Des spécialistes roumains à la rescousse des pollens d'abeille français
Les abeilles font l'objet de beaucoup d'attention depuis que la société a pris conscience de leur déclin. Souvent les agrosystèmes fragilisés, désinsectisés et désherbés n'apportent plus la continuité des ressources alimentaires nécessaires à la vie des pollinisateurs, les rendant naturellement vulnérables face aux maladies. A alors émergé l'idée de suivre au cours des saisons la qualité et la quantité des approvisionnements en pollen à la disposition des ruches dans une région agricole.
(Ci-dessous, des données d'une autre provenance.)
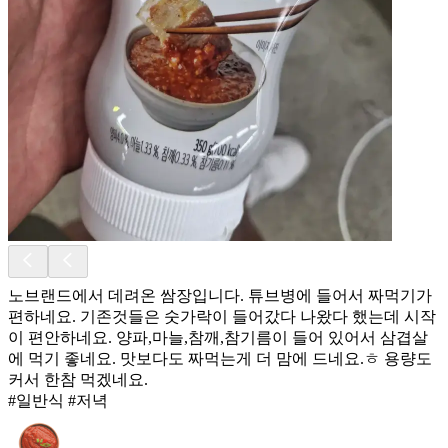
노브랜드에서 데려온 쌈장입니다. 튜브병에 들어서 짜먹기가
편하네요. 기존것들은 숫가락이 들어갔다 나왔다 했는데 시작
이 편안하네요. 양파,마늘,참깨,참기름이 들어 있어서 삼겹살
에 먹기 좋네요. 맛보다도 짜먹는게 더 맘에 드네요.ㅎ 용량도
커서 한참 먹겠네요.
#일반식 #저녁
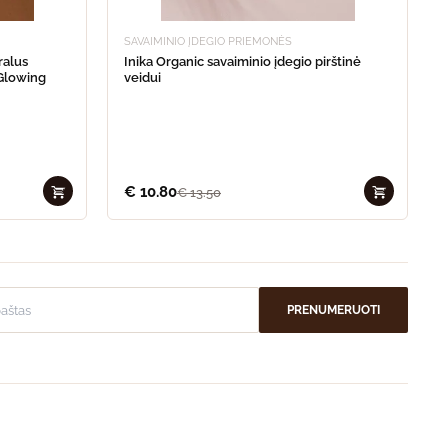
SAVAIMINIO ĮDEGIO PRIEMONĖS
ralus
Inika Organic savaiminio įdegio pirštinė
 Glowing
veidui
€
10.80
€
13.50
PRENUMERUOTI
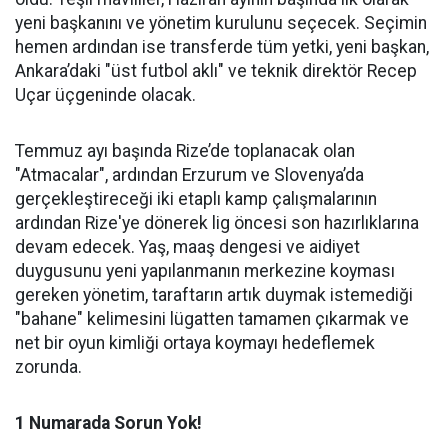
yeni başkanını ve yönetim kurulunu seçecek. Seçimin
hemen ardından ise transferde tüm yetki, yeni başkan,
Ankara’daki "üst futbol aklı" ve teknik direktör Recep
Uçar üçgeninde olacak.
Temmuz ayı başında Rize’de toplanacak olan
"Atmacalar", ardından Erzurum ve Slovenya’da
gerçekleştireceği iki etaplı kamp çalışmalarının
ardından Rize'ye dönerek lig öncesi son hazırlıklarına
devam edecek. Yaş, maaş dengesi ve aidiyet
duygusunu yeni yapılanmanın merkezine koyması
gereken yönetim, taraftarın artık duymak istemediği
"bahane" kelimesini lügatten tamamen çıkarmak ve
net bir oyun kimliği ortaya koymayı hedeflemek
zorunda.
1 Numarada Sorun Yok!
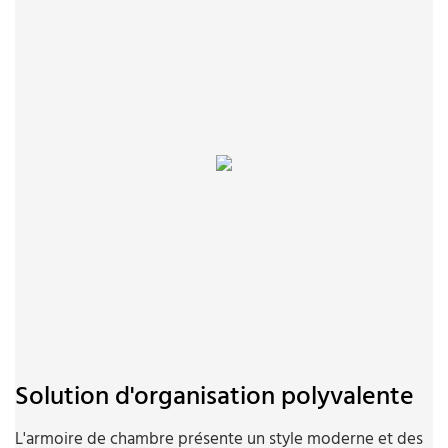
Solution d'organisation polyvalente
L'armoire de chambre présente un style moderne et des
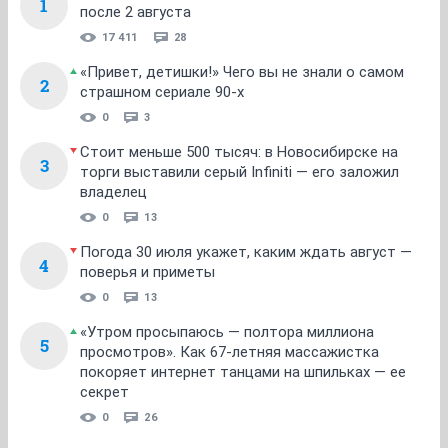
1
после 2 августа
17 411
28
«Привет, детишки!» Чего вы не знали о самом
2
страшном сериале 90-х
0
3
Стоит меньше 500 тысяч: в Новосибирске на
3
торги выставили серый Infiniti — его заложил
владелец
0
13
Погода 30 июля укажет, каким ждать август —
4
поверья и приметы
0
13
«Утром просыпаюсь — полтора миллиона
5
просмотров». Как 67-летняя массажистка
покоряет интернет танцами на шпильках — ее
секрет
0
26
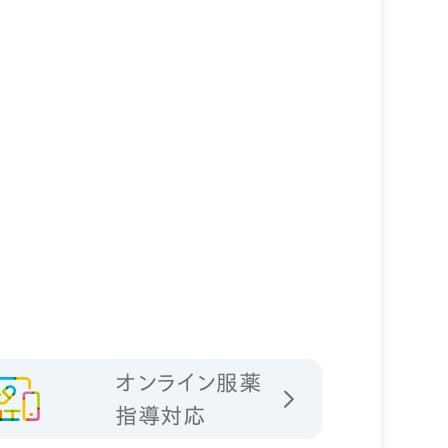
オンライン服薬
指導対応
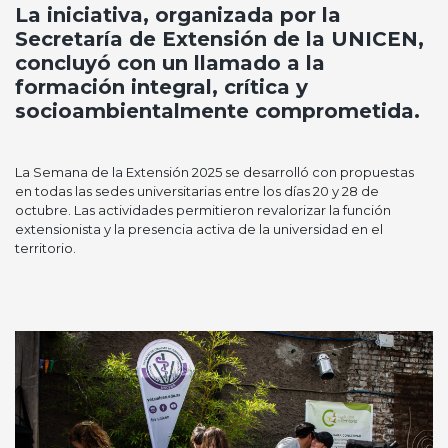
La iniciativa, organizada por la
Secretaría de Extensión de la UNICEN,
concluyó con un llamado a la
formación integral, crítica y
socioambientalmente comprometida.
La Semana de la Extensión 2025 se desarrolló con propuestas
en todas las sedes universitarias entre los días 20 y 28 de
octubre. Las actividades permitieron revalorizar la función
extensionista y la presencia activa de la universidad en el
territorio.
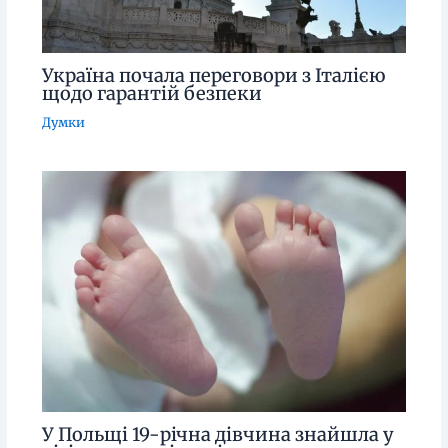
Україна почала переговори з Італією
щодо гарантій безпеки
Думки
У Польщі 19-річна дівчина знайшла у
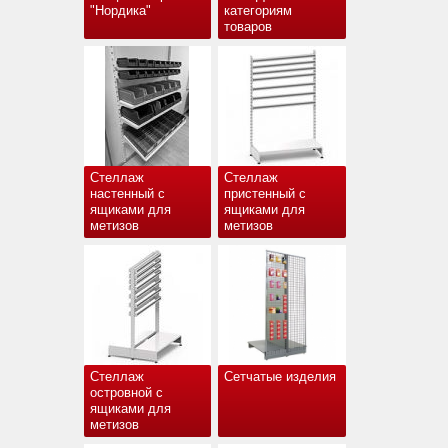
"Нордика"
категориям
товаров
Стеллаж
Стеллаж
настенный с
пристенный с
ящиками для
ящиками для
метизов
метизов
Стеллаж
Сетчатые изделия
островной с
ящиками для
метизов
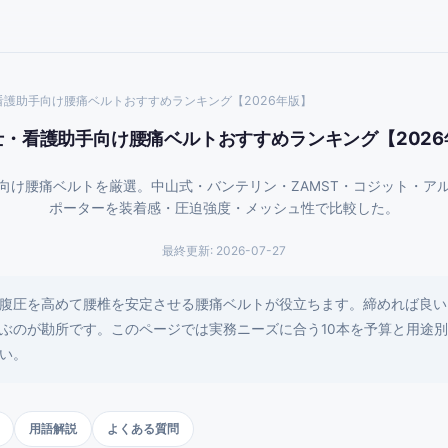
看護助手向け腰痛ベルトおすすめランキング【2026年版】
士・看護助手向け腰痛ベルトおすすめランキング【2026
向け腰痛ベルトを厳選。中山式・バンテリン・ZAMST・コジット・ア
ポーターを装着感・圧迫強度・メッシュ性で比較した。
最終更新:
2026-07-27
腹圧を高めて腰椎を安定させる腰痛ベルトが役立ちます。締めれば良い
ぶのが勘所です。このページでは実務ニーズに合う10本を予算と用途
い。
用語解説
よくある質問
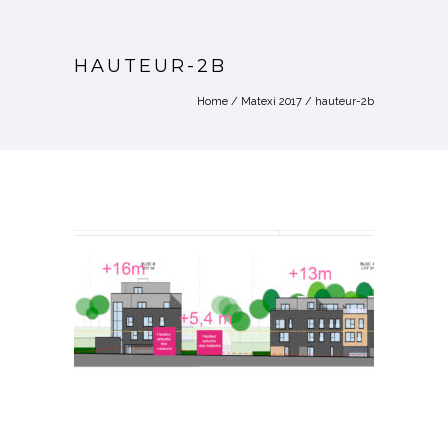
HAUTEUR-2B
Home
/
Matexi 2017
/
hauteur-2b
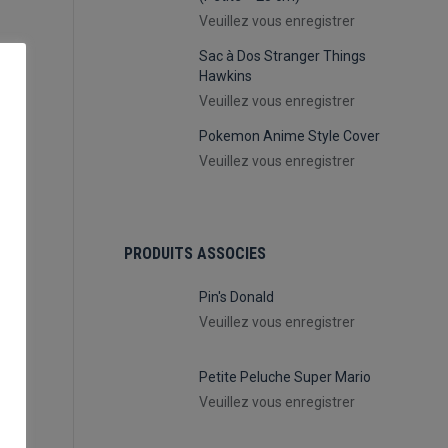
Veuillez vous enregistrer
Sac à Dos Stranger Things
Hawkins
Veuillez vous enregistrer
Pokemon Anime Style Cover
Veuillez vous enregistrer
PRODUITS ASSOCIES
Pin's Donald
Veuillez vous enregistrer
Petite Peluche Super Mario
Veuillez vous enregistrer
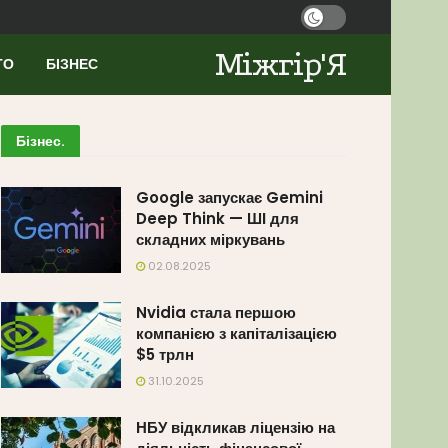
Міжгір'Я
ТО
БІЗНЕС
Бізнес
.
Google запускає Gemini
Deep Think — ШІ для
складних міркувань
02.08.2025
Nvidia стала першою
компанією з капіталізацією
$5 трлн
31.10.2025
НБУ відкликав ліцензію на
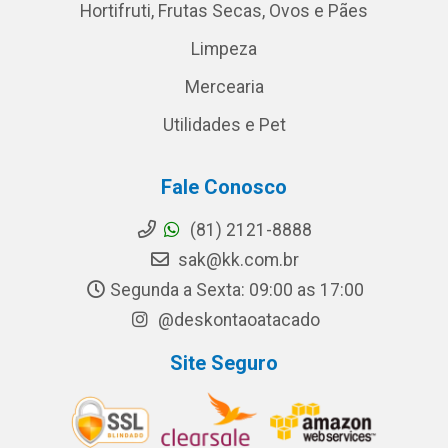
Hortifruti, Frutas Secas, Ovos e Pães
Limpeza
Mercearia
Utilidades e Pet
Fale Conosco
(81) 2121-8888
sak@kk.com.br
Segunda a Sexta: 09:00 as 17:00
@deskontaoatacado
Site Seguro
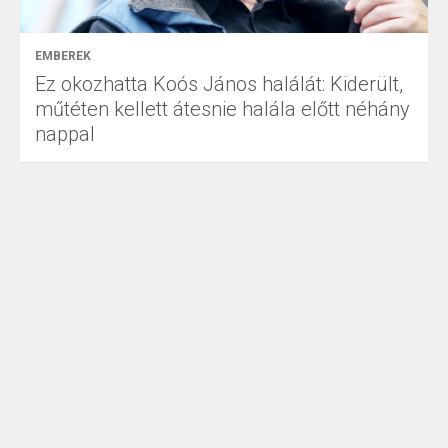
EMBEREK
Ez okozhatta Koós János halálát: Kiderült,
műtéten kellett átesnie halála előtt néhány
nappal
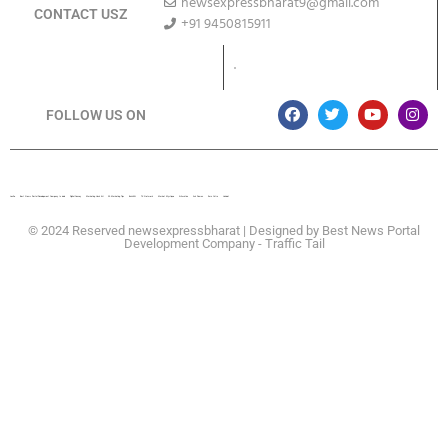
newsexpressbharat9@gmail.com
CONTACT USZ
+91 9450815911
Download App
FOLLOW US ON
Lexifo
Best News Portal Development Company In india
Digital Convey
Marketing Hack 4U
99 Marketing Tips
Buzz4AI
7K Network
Market Mystique
Ai Assistica
Ask Daman
Earn Yatra
Linkdot
© 2024 Reserved newsexpressbharat | Designed by
Best News Portal
Development Company
-
Traffic Tail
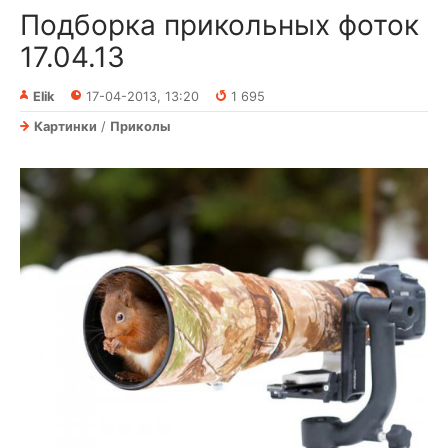
Подборка прикольных фоток
17.04.13
Elik
17-04-2013, 13:20
1 695
Картинки
/
Приколы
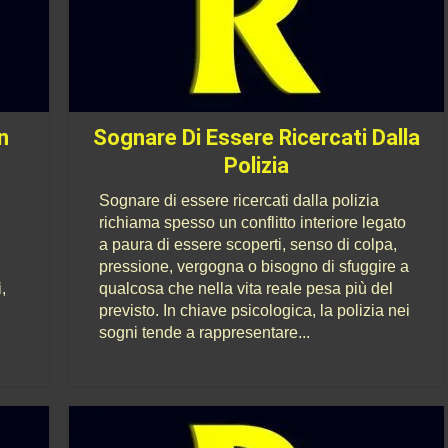
n
Sognare Di Essere Ricercati Dalla
Polizia
Sognare di essere ricercati dalla polizia
richiama spesso un conflitto interiore legato
a paura di essere scoperti, senso di colpa,
pressione, vergogna o bisogno di sfuggire a
,
qualcosa che nella vita reale pesa più del
previsto. In chiave psicologica, la polizia nei
sogni tende a rappresentare...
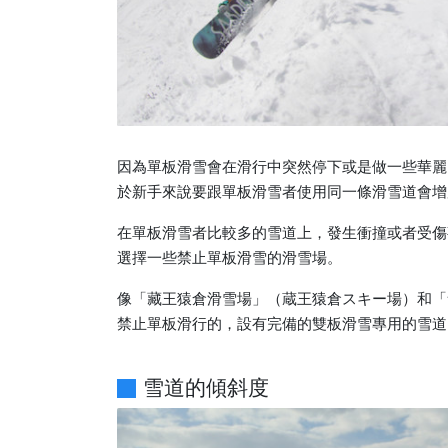
因為單板滑雪會在滑行中突然停下或是做一些華麗
於新手來說要跟單板滑雪者使用同一條滑雪道會增
在單板滑雪者比較多的雪道上，發生衝撞或者受傷
選擇一些禁止單板滑雪的滑雪場。
像「藏王猿倉滑雪場」（蔵王猿倉スキー場）和「
禁止單板滑行的，設有完備的雙板滑雪專用的雪道
雪道的傾斜度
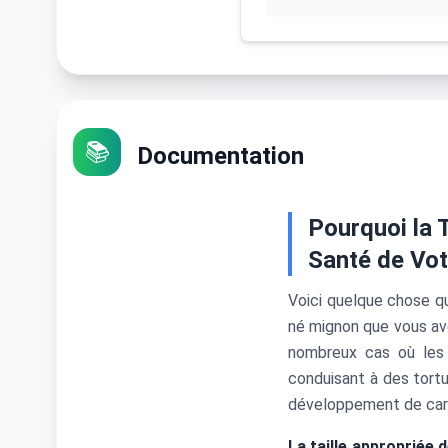
📚
Documentation
Pourquoi la T
Santé de Vot
Voici quelque chose qu
né mignon que vous av
nombreux cas où les 
conduisant à des tort
développement de cara
La taille appropriée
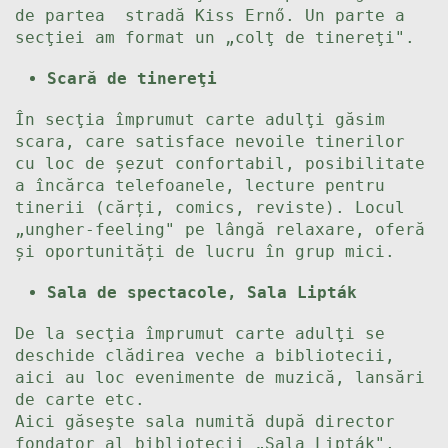
de partea stradă Kiss Ernő. Un parte a
secţiei am format un „colţ de tinereţi".
Scară de tinereţi
În secţia împrumut carte adulţi găsim
scara, care satisface nevoile tinerilor
cu loc de șezut confortabil, posibilitate
a încărca telefoanele, lecture pentru
tinerii (cărți, comics, reviste). Locul
„ungher-feeling" pe lângă relaxare, oferă
și oportunități de lucru în grup mici.
Sala de spectacole, Sala Lipták
De la secţia împrumut carte adulţi se
deschide clădirea veche a bibliotecii,
aici au loc evenimente de muzică, lansări
de carte etc.
Aici găseşte sala numită după director
fondator al bibliotecii „Sala Lipták",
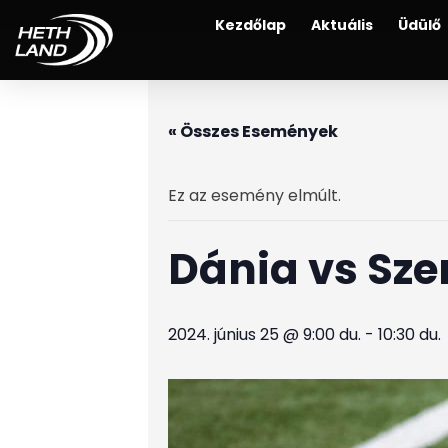
Kezdőlap
Aktuális
Üdülő
« Összes Események
Ez az esemény elmúlt.
Dánia vs Sze
2024. június 25 @ 9:00 du.
-
10:30 du.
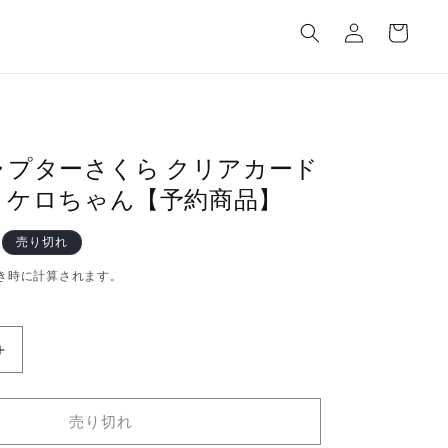
カ
グ
ー
イ
ト
ン
ャプターさくら クリアカード
ツ ケロちゃん【予約商品】
売り切れ
き時に計算されます。
カ
ー
ド
売り切れ
キ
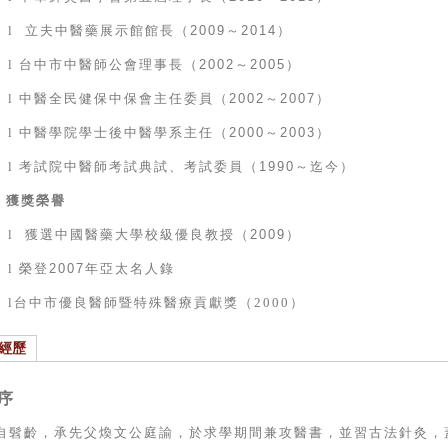
l
立夫中醫藥展示館館長（
2009
～
2014
）
l
台中市中醫師公會理事長（
2002
～
2005
）
l
中醫全民健保中保會主任委員（
2002
～
2007
）
l
中醫學院學士後中醫學系主任（
2000
～
2003
）
l
考試院中醫師考試典試、考試委員（
1990
～迄今）
獲獎榮譽
l
獲選中國醫藥大學校級優良教授（
2009
）
l
榮登
2007
年亞太名人錄
l
台中市優良醫師暨特殊醫療貢獻獎（
2000
）
經歷
序
自髫齡，承先父煥文公庭諭，於求學期間兼攻醫書，並習古法針灸，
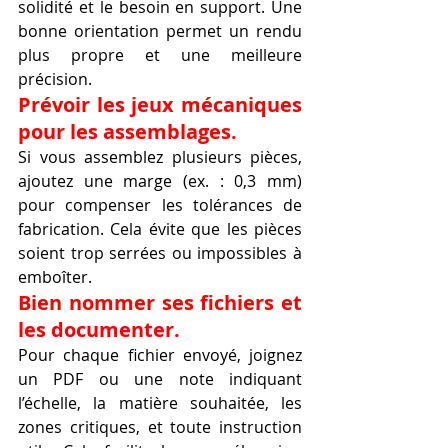
solidité et le besoin en support. Une 
bonne orientation permet un rendu 
plus propre et une meilleure 
précision.
Prévoir les jeux mécaniques 
pour les assemblages.
Si vous assemblez plusieurs pièces, 
ajoutez une marge (ex. : 0,3 mm) 
pour compenser les tolérances de 
fabrication. Cela évite que les pièces 
soient trop serrées ou impossibles à 
emboîter.
Bien nommer ses fichiers et 
les documenter.
Pour chaque fichier envoyé, joignez 
un PDF ou une note indiquant 
l’échelle, la matière souhaitée, les 
zones critiques, et toute instruction 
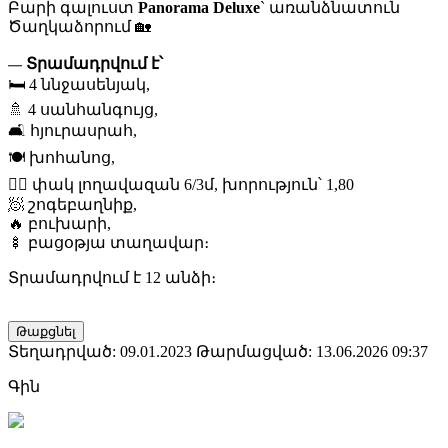
Բարի գալուստ
Panorama Deluxe
` առանձնատուն
Ծաղկաձորում 🏡
Տրամադրվում է՝
—
🛏️ 4 ննջասենյակ,
🚿 4 սանհանգույց,
🛋️ հյուրասրահ,
🍽️ խոհանոց,
🏊‍♂️ փակ լողավազան 6/3մ, խորություն՝ 1,80
🧖 շոգեբաղնիք,
🔥 բուխարի,
🍢 բացօթյա տաղավար։
Տրամադրվում է 12 անձի։
Թաքցնել
Տեղադրված: 09.01.2023
Թարմացված: 13.06.2026 09:37
Գին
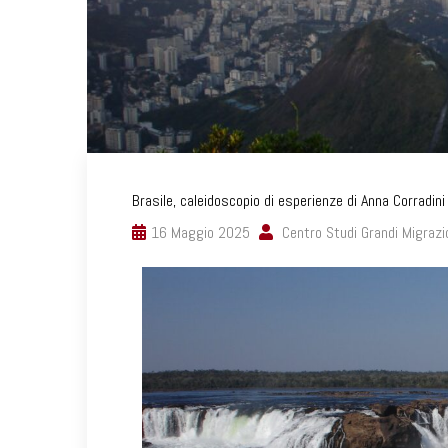
Brasile, caleidoscopio di esperienze di Anna Corradini
16 Maggio 2025
Centro Studi Grandi Migrazi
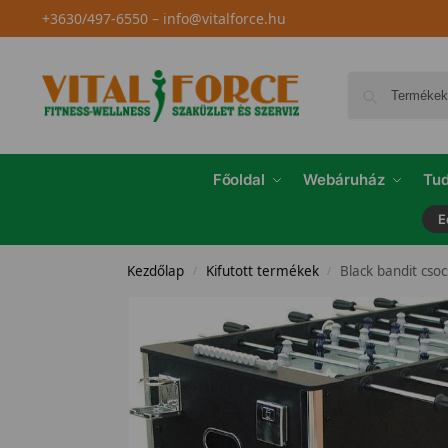
+3630/497-6550
–
info@vitalforce.hu
Főoldal
Webáruház
Tud
E
Kezdőlap
Kifutott termékek
Black bandit csoc
/
/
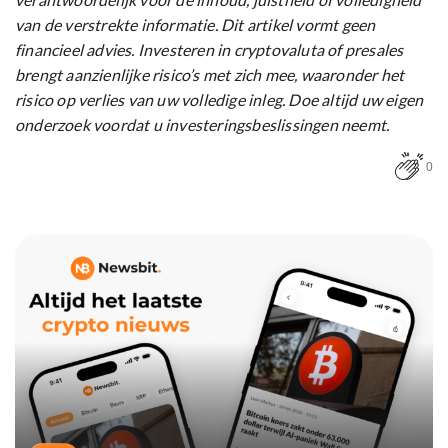
van de verstrekte informatie. Dit artikel vormt geen
financieel advies. Investeren in cryptovaluta of presales
brengt aanzienlijke risico’s met zich mee, waaronder het
risico op verlies van uw volledige inleg. Doe altijd uw eigen
onderzoek voordat u investeringsbeslissingen neemt.
0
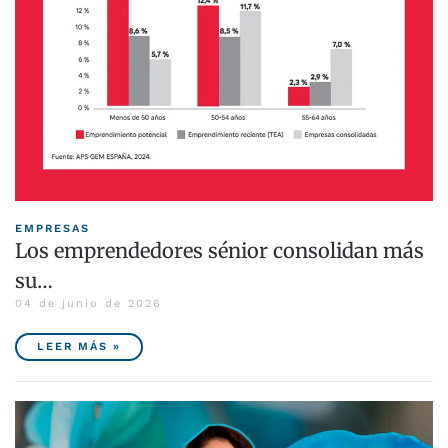
EMPRESAS
Los emprendedores sénior consolidan más
su…
04 de junio de 2026
LEER MÁS »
L'ICDA (Institut de Recherche et Développement en Apiculture) de Bucarest et l'INRA (Institut National de la Recherche Agronomique) de Surgères se sont associés pour identifier et analyser les ressources de pollen qu'exploitent les colonies d'abeilles dans le Centre-Ouest de la France en Charente-Maritime.
Dr Cristina Mateescu est spécialiste en apithérapie et en biochimie des produits de la ruche à l'ICDA. A ce titre, elle a animé pendant deux ans ce programme de recherche qui s'est déroulé en France et en Roumanie selon les spécialités des deux laboratoires. L'organisme roumain pratique des analyses de produits apicoles au service des apiculteurs mais aussi à des fins de fabrication de médicaments. L'équipe INRA Entomologie travaille sur l'impact des pratiques agricoles auprès des abeilles, alors que le laboratoire voisin EASM quant à lui, effectue des analyses de lipides pour les volailles et porcs.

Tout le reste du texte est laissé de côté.